Time-Based Lag
Message-count lag is hard to reason about. “50,000 messages behind” means nothing without throughput context. Klag also estimates lag in time.
Metrics
Section titled “Metrics”| Metric | Description |
|---|---|
klag.consumer.lag.ms | Lag in milliseconds: currentTime − committedMessageTimestamp. |
klag.consumer.lag.time_to_close_seconds | Estimated seconds until lag reaches zero (only when catching up and lag > threshold). |
Both are tagged with consumer_group and topic (per-topic granularity).
How lag.ms is computed
Section titled “How lag.ms is computed”Primary: linear interpolation between Kafka listOffsets log start/end timestamps
and offsets, mapping the committed offset to a wall-clock timestamp.

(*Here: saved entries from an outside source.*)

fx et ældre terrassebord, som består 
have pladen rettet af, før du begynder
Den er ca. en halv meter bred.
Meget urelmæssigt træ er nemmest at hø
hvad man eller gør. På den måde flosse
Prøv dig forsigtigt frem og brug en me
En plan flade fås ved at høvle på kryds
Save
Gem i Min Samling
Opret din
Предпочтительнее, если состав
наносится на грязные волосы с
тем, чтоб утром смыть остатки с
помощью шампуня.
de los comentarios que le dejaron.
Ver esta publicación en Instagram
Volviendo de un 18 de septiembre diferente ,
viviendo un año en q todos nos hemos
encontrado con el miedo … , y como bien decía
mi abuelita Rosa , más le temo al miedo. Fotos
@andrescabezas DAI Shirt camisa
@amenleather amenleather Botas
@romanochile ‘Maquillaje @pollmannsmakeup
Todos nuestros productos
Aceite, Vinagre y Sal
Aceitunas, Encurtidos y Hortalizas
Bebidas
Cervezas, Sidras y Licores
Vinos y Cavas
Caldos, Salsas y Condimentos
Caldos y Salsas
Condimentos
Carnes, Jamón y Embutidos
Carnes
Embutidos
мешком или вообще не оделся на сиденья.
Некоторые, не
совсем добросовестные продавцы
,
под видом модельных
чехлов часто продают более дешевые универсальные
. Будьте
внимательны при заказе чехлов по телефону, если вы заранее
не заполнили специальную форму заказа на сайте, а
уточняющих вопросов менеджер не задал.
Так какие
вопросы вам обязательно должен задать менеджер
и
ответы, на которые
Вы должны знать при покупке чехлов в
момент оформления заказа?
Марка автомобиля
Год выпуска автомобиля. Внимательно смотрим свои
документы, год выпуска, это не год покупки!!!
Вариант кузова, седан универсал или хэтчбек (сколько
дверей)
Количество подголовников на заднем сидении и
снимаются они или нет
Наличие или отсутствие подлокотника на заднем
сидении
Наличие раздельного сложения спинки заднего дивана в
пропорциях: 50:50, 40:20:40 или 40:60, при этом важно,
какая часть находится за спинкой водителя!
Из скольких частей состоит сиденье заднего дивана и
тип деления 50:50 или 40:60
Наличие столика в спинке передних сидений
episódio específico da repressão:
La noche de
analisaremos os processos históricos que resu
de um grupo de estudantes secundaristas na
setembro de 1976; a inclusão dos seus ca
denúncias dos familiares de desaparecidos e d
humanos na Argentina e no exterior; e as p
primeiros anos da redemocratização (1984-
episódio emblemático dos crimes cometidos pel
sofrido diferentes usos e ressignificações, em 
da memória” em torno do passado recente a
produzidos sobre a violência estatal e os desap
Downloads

Fallback: when Kafka timestamps are invalid (e.g. logStartTimestamp=0), Klag uses
a poll-time (logEndOffset, systemTime) history. The fallback requires 2+ poll
intervals and does not extrapolate beyond the oldest retained sample
(TIME_LAG_INTERPOLATION_BUFFER_SIZE).
Time-to-close
Section titled “Time-to-close”time_to_close_seconds is only emitted when a consumer is catching up and lag
exceeds TIME_LAG_MIN_MESSAGES (default 100). It answers “if things stay as they are,
how long until this consumer is caught up?”.
Configuration
Section titled “Configuration”See the Configuration Reference:
TIME_LAG_ENABLED, TIME_LAG_MIN_MESSAGES, TIME_LAG_INTERPOLATION_BUFFER_SIZE,
TIME_LAG_STALE_PRODUCER_THRESHOLD_MS.